Reversing yet another of his predecessor’s actions on energy and the environment, President Trump on Friday signed an executive order that paves the way for a massive increase in offshore oil-and-gas drilling.
In brief remarks at the White House, Mr. Trump said the order — which is likely to result in new energy exploration in the Atlantic, Pacific and Arctic oceans, as well as in the Gulf of Mexico — will boost the nation’s economy and directly create jobs. The order undoes former President Obama’s ban on new offshore drilling leases in the Atlantic and Arctic, which was put in place during the final weeks of his term.
It also directs Interior Secretary Ryan Zinke to conduct a more thorough review of the nation’s entire offshore drilling policy.
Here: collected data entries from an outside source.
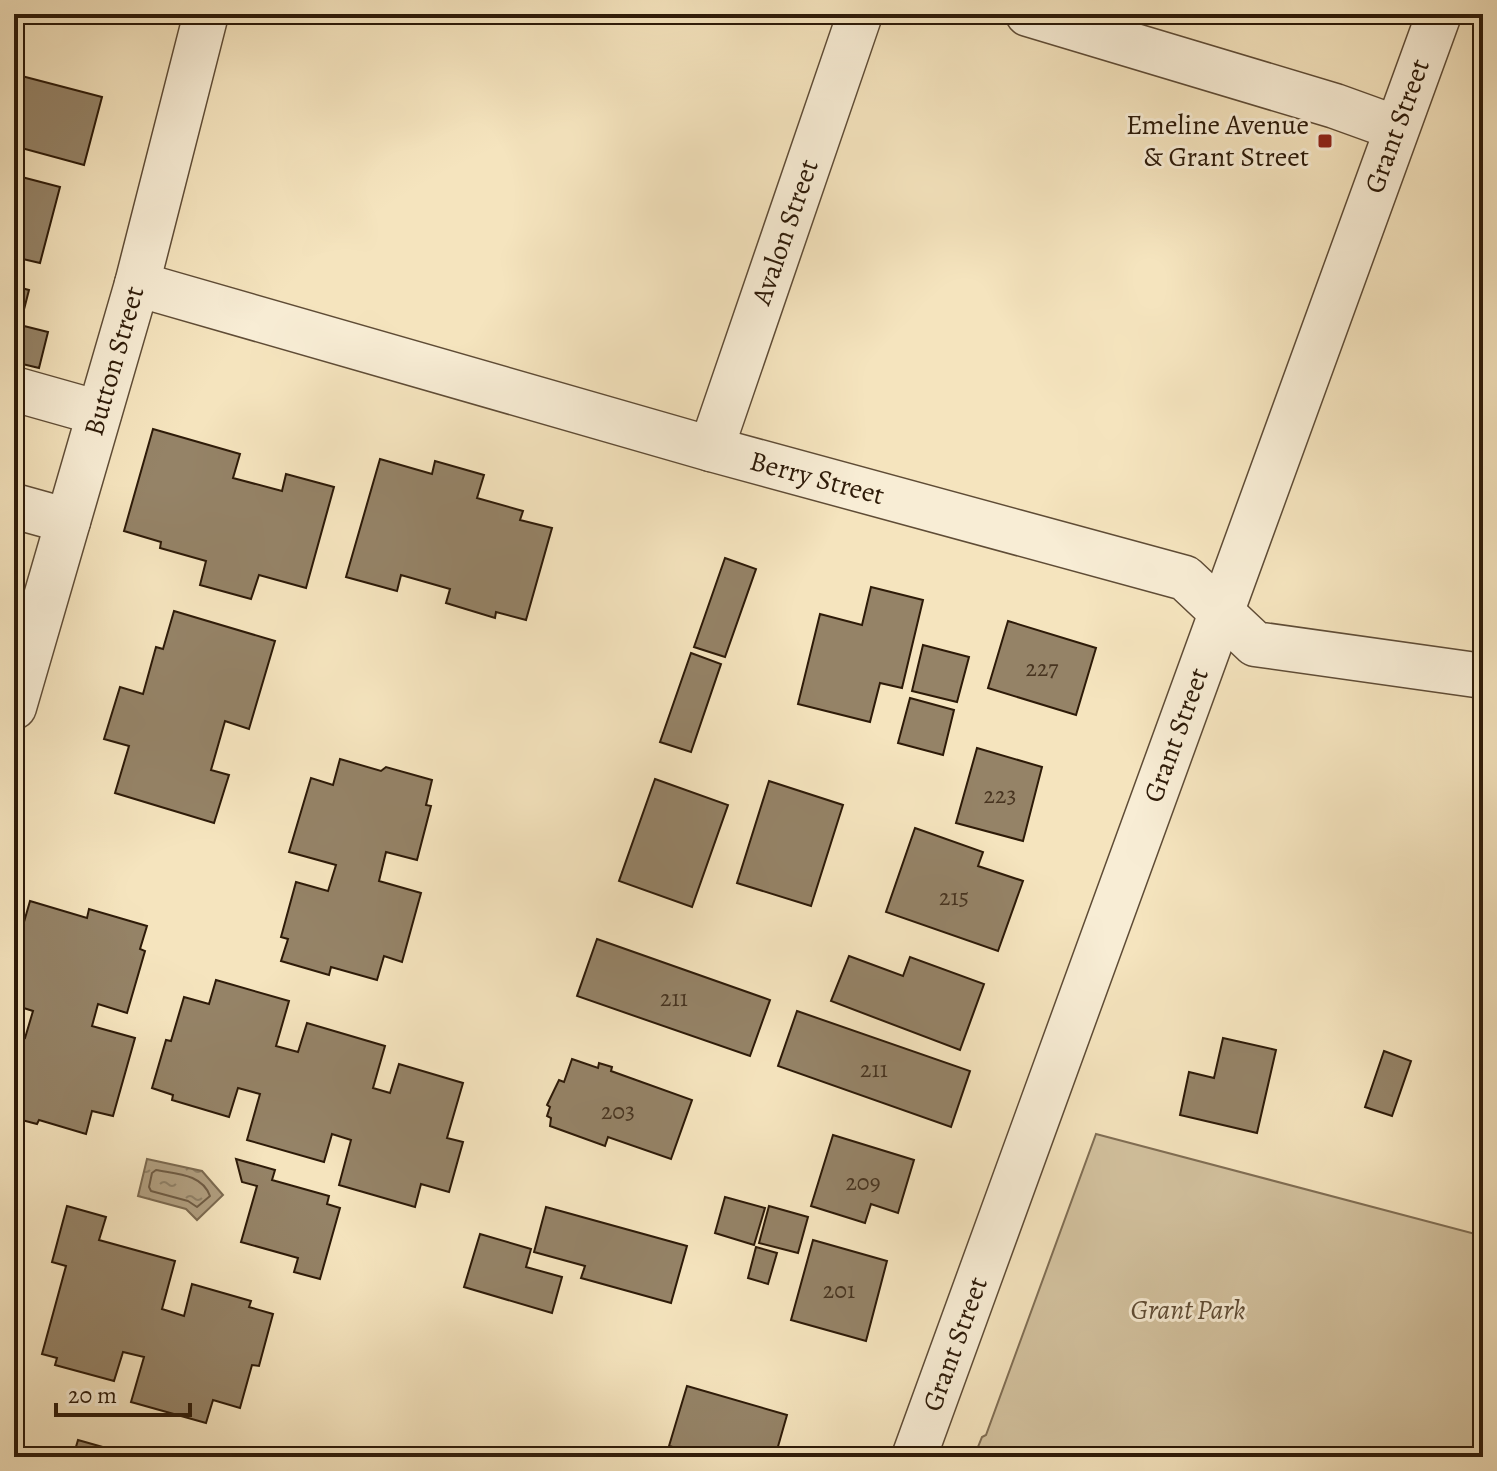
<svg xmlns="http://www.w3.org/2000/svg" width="1497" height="1471" viewBox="0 0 1497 1471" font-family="Alegreya,serif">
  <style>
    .green { fill: #d3c29f; stroke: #806e54; stroke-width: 2 }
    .water { fill: url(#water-ripples); stroke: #7c6a50; stroke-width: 2 }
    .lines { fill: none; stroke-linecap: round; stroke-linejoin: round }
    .shore { stroke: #6f5c44; stroke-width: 2 }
    .building { fill: #958367; stroke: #2d1a08; stroke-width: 2 }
    .minor-casing { stroke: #5f4c36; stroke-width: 47 }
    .minor { stroke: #f8edd5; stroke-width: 44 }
    .poi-dot { fill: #8f2418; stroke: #f8edd5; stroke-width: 3 }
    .labels { text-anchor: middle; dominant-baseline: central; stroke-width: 6; stroke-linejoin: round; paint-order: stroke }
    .number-label { font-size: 24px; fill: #473420 }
    .poi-label { font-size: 28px; fill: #2d1a08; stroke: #f8edd5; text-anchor: end }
    .street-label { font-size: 28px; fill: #2d1a08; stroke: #f8edd5 }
    .park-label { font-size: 28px; font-style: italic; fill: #5f4c35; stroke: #f8edd5 }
  </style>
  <defs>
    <pattern id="water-ripples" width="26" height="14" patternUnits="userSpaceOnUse" patternTransform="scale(2)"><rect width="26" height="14" fill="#b19f80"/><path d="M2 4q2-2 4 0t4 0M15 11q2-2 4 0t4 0" fill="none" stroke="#908167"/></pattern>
  </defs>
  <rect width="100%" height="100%" fill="#f5e4be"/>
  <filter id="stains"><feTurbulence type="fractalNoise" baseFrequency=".0025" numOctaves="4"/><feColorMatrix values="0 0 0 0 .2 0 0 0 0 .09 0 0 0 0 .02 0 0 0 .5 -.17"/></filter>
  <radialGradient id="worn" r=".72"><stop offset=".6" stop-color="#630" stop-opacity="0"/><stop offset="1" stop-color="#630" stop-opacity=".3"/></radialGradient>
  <path class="green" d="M1096,1134l387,102v221h-509l8,-20 4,-2z"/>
  <path class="water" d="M147,1159l55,12 21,24 -26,25 -11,-11 -48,-13z"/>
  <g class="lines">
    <path class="shore" d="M156,1170c21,4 46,4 54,26l-13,11 -9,-6 -37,-10 -2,-4 3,-14z"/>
  </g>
  <g class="building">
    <path d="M14,74l88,23 -18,68 -70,-19z"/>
    <path d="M14,175l46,12 -20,76 -26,-6z"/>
    <path d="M14,286l15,4 -9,35 28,7 -9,36 -25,-6z"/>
    <path d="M153,429l87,25 -7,24 49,13 4,-17 48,13 -28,101 -47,-13 -8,24 -51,-14 6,-24 -46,-13 1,-6 -37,-11z"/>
    <path d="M380,459l52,15 3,-13 49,14 -7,23 46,13 -3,9 32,8 -26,92 -30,-8 -1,6 -49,-15 4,-14 -49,-14 -4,16 -51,-14z"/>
    <path d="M725,558l31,11 -31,88 -31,-10z"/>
    <path d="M871,587l52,13 -21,88 -22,-5 -10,39 -72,-18 22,-90 42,11z"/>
    <path d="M174,611l101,30 -26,88 -24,-8 -14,49 18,5 -15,48 -99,-30 14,-47 -25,-7 16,-52 23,7 13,-47 7,2z"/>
    <path d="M1008,621l88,27 -20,67 -88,-27z"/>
    <path d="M923,645l46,12 -12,45 -45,-11z"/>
    <path d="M691,653l30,11 -30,88 -31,-10z"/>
    <path d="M910,698l44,12 -11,45 -45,-12z"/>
    <path d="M977,748l65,19 -19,74 -67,-18z"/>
    <path d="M340,759l41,12 5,-4 46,13 -6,25 5,1 -14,54 -31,-8 -7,29 42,12 -19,69 -18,-6 -7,24 -46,-13 -2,8 -48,-14 7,-22 -7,-2 15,-55 32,9 8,-26 -47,-13 22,-74 22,7z"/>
    <path d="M655,779l73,26 -36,102 -73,-26z"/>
    <path d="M769,781l74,24 -32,101 -74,-23z"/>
    <path d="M915,828l68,24 -5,14 45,15 -25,70 -112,-39z"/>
    <path d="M30,901l57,17 2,-9 58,17 -7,23 5,2 -18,62 -29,-9 -6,22 43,12 -22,78 -21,-5 -6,23 -47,-14 -2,4 -23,-6v-83l11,3 8,-27 -19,-6v-69l3,-9 5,2z"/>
    <path d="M597,939l173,61 -20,56 -173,-60z"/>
    <path d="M849,956l54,20 7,-19 74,27 -24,66 -129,-49z"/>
    <path d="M216,980l73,21 -13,45 22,6 9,-29 78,23 -12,42 17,5 9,-29 64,19 -16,55 16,4 -14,50 -28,-8 -6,23 -76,-22 12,-45 -19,-6 -8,28 -77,-22 13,-46 -22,-6 -9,29 -57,-17 1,-5 -21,-7 14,-48 5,1 13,-44 25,7z"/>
    <path d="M797,1011l173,60 -19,56 -173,-61z"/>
    <path d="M1223,1038l53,12 -19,83 -77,-18 9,-43 25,6z"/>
    <path d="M1384,1051l27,10 -19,55 -27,-9z"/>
    <path d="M572,1059l26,9 1,-5 13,4 -1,4 81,29 -21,59 -63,-22 -3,9 -55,-20 1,-8 -4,-2 3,-9 -3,-2 12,-25 5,2z"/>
    <path d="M833,1135l81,25 -16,53 -27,-9 -6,19 -54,-17z"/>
    <path d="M236,1159l39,11 -3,10 57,16 -2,8 13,4 -20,71 -26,-7 4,-14 -57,-16 16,-56 -15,-4z"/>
    <path d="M725,1197l40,11 -11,37 -39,-12z"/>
    <path d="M67,1206l39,11 -7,23 76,21 -13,48 22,7 8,-32 59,17 -2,6 24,7 -14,52 -7,-1 -12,43 -27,-8 -7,23 -75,-21 13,-45 -21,-5 -9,29 -59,-16 2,-7 -15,-4 24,-88 -14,-4z"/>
    <path d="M769,1206l39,11 -10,36 -39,-10z"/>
    <path d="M546,1207l141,39 -16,57 -90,-25 4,-12 -51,-14z"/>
    <path d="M480,1234l51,15 -5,18 36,10 -10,36 -88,-26z"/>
    <path d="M813,1240l74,21 -21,80 -75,-21z"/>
    <path d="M756,1247l21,6 -9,31 -20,-6z"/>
    <path d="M687,1386l100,29 -12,42h-66l-40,-11z"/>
    <path d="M78,1440l60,17h-65z"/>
    <path d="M512,1448l32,9h-34z"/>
  </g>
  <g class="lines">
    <defs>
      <g id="minor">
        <path d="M1028,14l307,92 61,22"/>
        <path d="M137,284l574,165 474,129 70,66 228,32"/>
        <path d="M14,389l85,24"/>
        <path d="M711,449l149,-435"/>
        <path d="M14,506l54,15"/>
        <path d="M14,707l123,-423 69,-270"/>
        <path d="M914,1457l525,-1443"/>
      </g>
    </defs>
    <use href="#minor" class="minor-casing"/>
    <use href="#minor" class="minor"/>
  </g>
  <rect class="poi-dot" x="1317" y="133" width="16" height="16" rx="4"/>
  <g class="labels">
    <g class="number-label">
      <text x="1042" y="668">227</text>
      <text x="1000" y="795">223</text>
      <text x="954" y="897">215</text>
      <text x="674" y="998">211</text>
      <text x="874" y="1069">211</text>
      <text x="618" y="1111">203</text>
      <text x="863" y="1182">209</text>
      <text x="839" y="1290">201</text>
    </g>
    <g class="poi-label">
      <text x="1309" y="125">Emeline Avenue<tspan x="1309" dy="32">&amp; Grant Street</tspan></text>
    </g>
    <g class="street-label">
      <text transform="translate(1397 126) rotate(-70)">Grant Street</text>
      <text transform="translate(785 232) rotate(-71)">Avalon Street</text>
      <text transform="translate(114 361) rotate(-74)">Button Street</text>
      <text transform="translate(817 478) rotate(15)">Berry Street</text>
      <text transform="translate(1176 735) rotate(-70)">Grant Street</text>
      <text transform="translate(955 1344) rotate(-70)">Grant Street</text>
    </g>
    <g class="park-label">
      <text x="1188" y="1310">Grant Park</text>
    </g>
  </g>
  <rect width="1497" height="1471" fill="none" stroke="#f5e4be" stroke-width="48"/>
  <rect x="16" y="16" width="1465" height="1439" fill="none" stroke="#2d1a08" stroke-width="4"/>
  <rect x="24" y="24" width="1449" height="1423" fill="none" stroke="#2d1a08" stroke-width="2"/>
  <path d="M56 1403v12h134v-12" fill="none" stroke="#2d1a08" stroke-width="4"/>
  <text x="68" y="1403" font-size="24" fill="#2d1a08" stroke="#f8edd5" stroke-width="6" paint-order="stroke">20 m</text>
  <rect width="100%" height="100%" filter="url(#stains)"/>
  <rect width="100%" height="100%" fill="url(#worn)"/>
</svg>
“We’re opening it up,” the president said. “Today we’re unleashing American energy and clearing the way for thousands and thousands of high-paying American energy jobs. Our country is blessed with incredible natural resources, including abundant offshore oil and natural gas reserves … This executive order starts the process of opening offshore areas to job-creating energy exploration. It reverses the previous administration’s Arctic leasing ban, so hear that — it reverses the previous administration’s Arctic leasing ban, and directs Secretary Zinke to allow responsible development of offshore areas that will bring revenue to our treasury and jobs to our workers.”
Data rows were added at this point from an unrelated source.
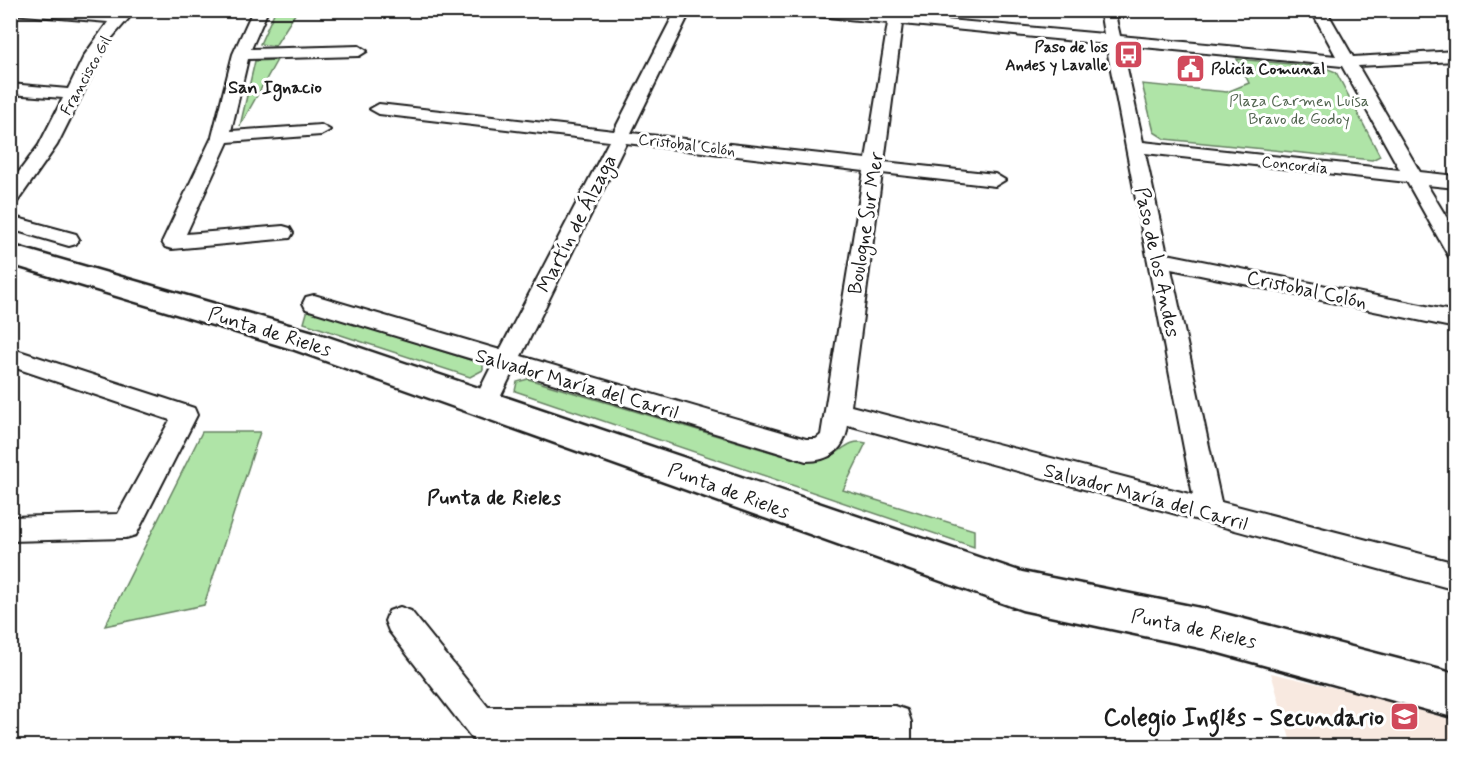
<svg xmlns="http://www.w3.org/2000/svg" width="1466" height="757" viewBox="0 0 1466 757" font-family="Mynerve,sans-serif">
<style>
.built{fill:#f8e9e0}
.green{fill:#afe4a7;stroke:#668062;stroke-width:1.5}
.lines{fill:none;stroke-linecap:round;stroke-linejoin:round}
.street-casing{stroke:#1c1c1c;stroke-width:4}
.secondary-casing{stroke:#1c1c1c;stroke-width:5}
.street{fill:#fff;fill-rule:evenodd}
.secondary{fill:#fff;fill-rule:evenodd}
.labels{text-anchor:middle;stroke-width:6;stroke-linejoin:round;paint-order:stroke}
.far-poi-label{font-size:16px;font-weight:bold;fill:#1c1c1c;stroke:#fff;text-anchor:end}
.far-street-label{font-size:16px;fill:#1c1c1c;stroke:#fff}
.far-park-label{font-size:16px;fill:#4f624d;stroke:#fff}
.far-neighbourhood-label{font-size:18px;font-weight:bold;fill:#1c1c1c;stroke:#fff}
.street-label{font-size:20px;fill:#1c1c1c;stroke:#fff}
.neighbourhood-label{font-size:21px;font-weight:bold;fill:#1c1c1c;stroke:#fff}
.near-poi-label{font-size:24px;font-weight:bold;fill:#1c1c1c;stroke:#fff;text-anchor:end}
</style>
<rect width="100%" height="100%" fill="#fff"/>
<filter id="ink" filterUnits="userSpaceOnUse"><feTurbulence type="fractalNoise" baseFrequency=".0167" numOctaves="2"/><feDisplacementMap in="SourceGraphic" scale="12" xChannelSelector="R" yChannelSelector="G"/><feConvolveMatrix kernelMatrix="1 2 1 2 8 2 1 2 1" color-interpolation-filters="sRGB"/></filter>
<g filter="url(#ink)">
<!-- built -->
<path class="built" d="M 1271,673 L 1375,697 L 1455,721 L 1455,746 L 1292,746 Z"/>
<!-- green -->
<path class="green" d="M 275,11 L 297,11 L 275,46 L 260,44 Z
M 1237,59 L 1323,67 L 1336,72 L 1380,156 L 1372,160 L 1165,139 L 1154,132 L 1142,84 L 1227,92 L 1249,83 Z
M 277,60 L 240,126 L 255,61 Z
M 308,309 L 483,364 L 483,370 L 470,377 L 304,323 Z
M 528,379 L 798,460 C 808,461 818,461 827,458 C 842,452 849,438 866,443 L 843,490 L 974,530 L 974,547 L 515,391 L 517,382 Z
M 202,432 L 260,432 L 204,605 L 105,626 Z
M 627,739 L 625,746 L 567,746 L 573,741 Z"/>
<g class="lines">
<defs>
<path id="street" d="M 10,10 L 117,13 L 120,10 L 136,10 L 109,41 L 57,145 L 17,202 L 10,204 L 10,184 L 39,145 L 63,98 L 10,94 L 10,84 L 68,89 L 84,56 L 108,22 L 12,14 Z
M 253,10 L 268,10 L 251,49 L 359,46 L 367,51 L 359,56 L 248,59 L 231,131 L 321,125 L 330,130 L 321,135 L 228,142 L 186,234 L 283,226 L 290,228 L 293,233 L 290,238 L 172,249 L 165,247 L 162,242 L 212,137 L 233,54 Z
M 676,10 L 691,10 L 631,133 L 866,159 L 888,23 L 797,14 L 790,10 L 850,10 L 889,14 L 890,10 L 904,10 L 904,16 L 1104,34 L 1100,10 L 1114,10 L 1120,36 L 1336,56 L 1311,10 L 1326,10 L 1353,57 L 1456,51 L 1456,61 L 1358,66 L 1420,172 L 1456,176 L 1456,188 L 1427,185 L 1456,233 L 1456,259 L 1449,257 L 1407,182 L 1145,153 L 1167,254 L 1456,312 L 1456,328 L 1171,269 L 1221,502 L 1456,563 L 1456,590 L 848,425 C 845,449 831,461 806,461 L 513,371 L 494,410 L 485,413 L 476,410 L 473,403 L 492,365 L 306,309 L 303,303 L 306,297 L 314,295 L 500,350 L 609,141 L 379,114 L 370,109 L 379,104 L 614,131 ZM 902,24 L 1106,44 L 1193,495 L 851,406 L 882,173 L 995,186 L 1005,180 L 995,174 L 884,162 ZM 1122,45 L 1342,66 L 1400,170 L 1143,142 ZM 626,143 L 864,171 L 821,435 L 816,439 L 806,439 L 521,356 Z
M 10,216 L 76,234 L 79,239 L 76,244 L 69,246 L 10,229 Z
M 10,348 L 194,408 L 197,415 L 136,535 L 126,538 L 10,541 L 10,517 L 118,514 L 170,420 L 10,366 Z
M 400,607 L 411,611 L 488,707 L 895,706 L 907,710 L 911,722 L 911,746 L 878,746 L 878,738 L 512,739 L 514,746 L 478,746 L 389,631 L 385,621 L 389,611 Z"/>
<path id="secondary" d="M 10,245 L 313,332 L 1022,572 L 1205,609 L 1456,674 L 1456,718 L 1205,649 L 1022,610 L 292,349 L 10,264 Z"/>
</defs>
<!-- street casing -->
<use href="#street" class="street-casing"/>
<!-- secondary casing -->
<use href="#secondary" class="secondary-casing"/>
<!-- street -->
<use href="#street" class="street"/>
<!-- secondary -->
<use href="#secondary" class="secondary"/>
</g>
</g>
<!-- icons -->
<defs>
<symbol id="bus-square" viewBox="-11 -11 22 22"><rect x="-9" y="-9" width="18" height="18" rx="4" fill="#d1495b" stroke="#fff"/><path d="M-5-6H5V4H4V6H2V4H-2V6H-4V4H-5ZM-3.5-4V0h7V-4ZM-3.5 1.2v1.5H-2V1.2ZM2 1.2v1.5H3.5V1.2Z" fill="#fff"/></symbol>
<symbol id="civic-square" viewBox="-11 -11 22 22"><rect x="-9" y="-9" width="18" height="18" rx="4" fill="#d1495b" stroke="#fff"/><path d="M-.6-6.5H3V-4.5H.6V-3L4-1V1h2V6H-6V1h2V-1L-.6-3ZM-1.2 2.5V6h2.4V2.5Z" fill="#fff"/></symbol>
<symbol id="school-square" viewBox="-11 -11 22 22"><rect x="-9" y="-9" width="18" height="18" rx="4" fill="#d1495b" stroke="#fff"/><path d="M0-5L7-2L0 1L-7-2ZM-4 1L0 2.5L4 1V4Q0 6-4 4Z" fill="#fff"/></symbol>
</defs>
<g fill-rule="evenodd">
<use href="#bus-square" x="1112" y="38" width="33" height="33"/>
<use href="#civic-square" x="1174" y="52" width="33" height="33"/>
<use href="#school-square" x="1388" y="700" width="33" height="33"/>
</g>
<g class="labels">
<!-- far-poi labels -->
<g class="far-poi-label">
<text x="1108" y="52">Paso de los<tspan x="1108" dy="18">Andes y Lavalle</tspan></text>
<text x="1211" y="74" text-anchor="start">Policía Comunal</text>
</g>
<!-- far-street labels -->
<g class="far-street-label">
<text transform="translate(85 75) rotate(-61)" y="6">Francisco Gil</text>
<text transform="translate(687 144) rotate(7)" y="6">Cristobal Colón</text>
<text transform="translate(1295 164) rotate(6)" y="6">Concordia</text>
</g>
<!-- far-park labels -->
<g class="far-park-label">
<text x="1299" y="106">Plaza Carmen Luisa<tspan x="1299" dy="18">Bravo de Godoy</tspan></text>
</g>
<!-- far-neighbourhood labels -->
<g class="far-neighbourhood-label">
<text x="275" y="93">San Ignacio</text>
</g>
<!-- street labels -->
<g class="street-label">
<text transform="translate(576 223) rotate(-63)" y="7">Martín de Álzaga</text>
<text transform="translate(865 223) rotate(-81)" y="7">Boulogne Sur Mer</text>
<text transform="translate(1158 262) rotate(78)" y="7">Paso de los Andes</text>
<text transform="translate(1307 289) rotate(12)" y="7">Cristobal Colón</text>
<text transform="translate(270 331) rotate(17)" y="7">Punta de Rieles</text>
<text transform="translate(577 383) rotate(16)" y="7">Salvador María del Carril</text>
<text transform="translate(729 490) rotate(20)" y="7">Punta de Rieles</text>
<text transform="translate(1146 496) rotate(15)" y="7">Salvador María del Carril</text>
<text transform="translate(1194 628) rotate(12)" y="7">Punta de Rieles</text>
</g>
<!-- neighbourhood labels -->
<g class="neighbourhood-label">
<text x="494" y="504">Punta de Rieles</text>
</g>
<!-- near-poi labels -->
<g class="near-poi-label">
<text x="1384" y="725">Colegio Inglés - Secundario</text>
</g>
</g>
<!-- margin -->
<rect width="1466" height="757" fill="none" stroke="#fff" stroke-width="36"/>
<rect x="18" y="18" width="1430" height="721" fill="none" stroke="#1c1c1c" stroke-width="2" filter="url(#ink)"/>
</svg>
Environmentalists immediately panned the move and said it’s yet another sign that the White House is beholden to the fossil fuels industry.
“When President Obama withdrew irreplaceable and sensitive waters of the Arctic Ocean and important parts of the Atlantic Ocean from offshore drilling, it was a bold step in protecting these seas for our future and girding the global community against the worst effects of climate change,” said Trip Van Noppen, president of the environmental group Earthjustice. “Trump is again going all-in for his Big Oil backers, with an executive order that attempts to undo President Obama’s historic action.”
The White House and outside specialists have estimated that as much as 94 percent of the nation’s offshore areas remain closed off to energy exploration. Federal revenues from offshore drilling leases have dropped from about $18 billion in 2008 to about $2.8 billion in 2016, according to the Interior Department.
Opening up at least some of the off-limits area will be a boon for the nation’s economy, according to Karen Harbert, president and CEO of the U.S. Chamber of Commerce’s Institute for 21st Century Energy.
“Now, the Trump administration is stepping in to take immediate action that will bring back production in parts of the Arctic and Atlantic that were taken off limits, and also conduct a more comprehensive review of our offshore policies,” she said. “We are hopeful that this evaluation will lead to opportunities for production in the Mid-Atlantic, the Gulf of Mexico, including the Eastern Gulf of Mexico, and expanded access in Alaska.”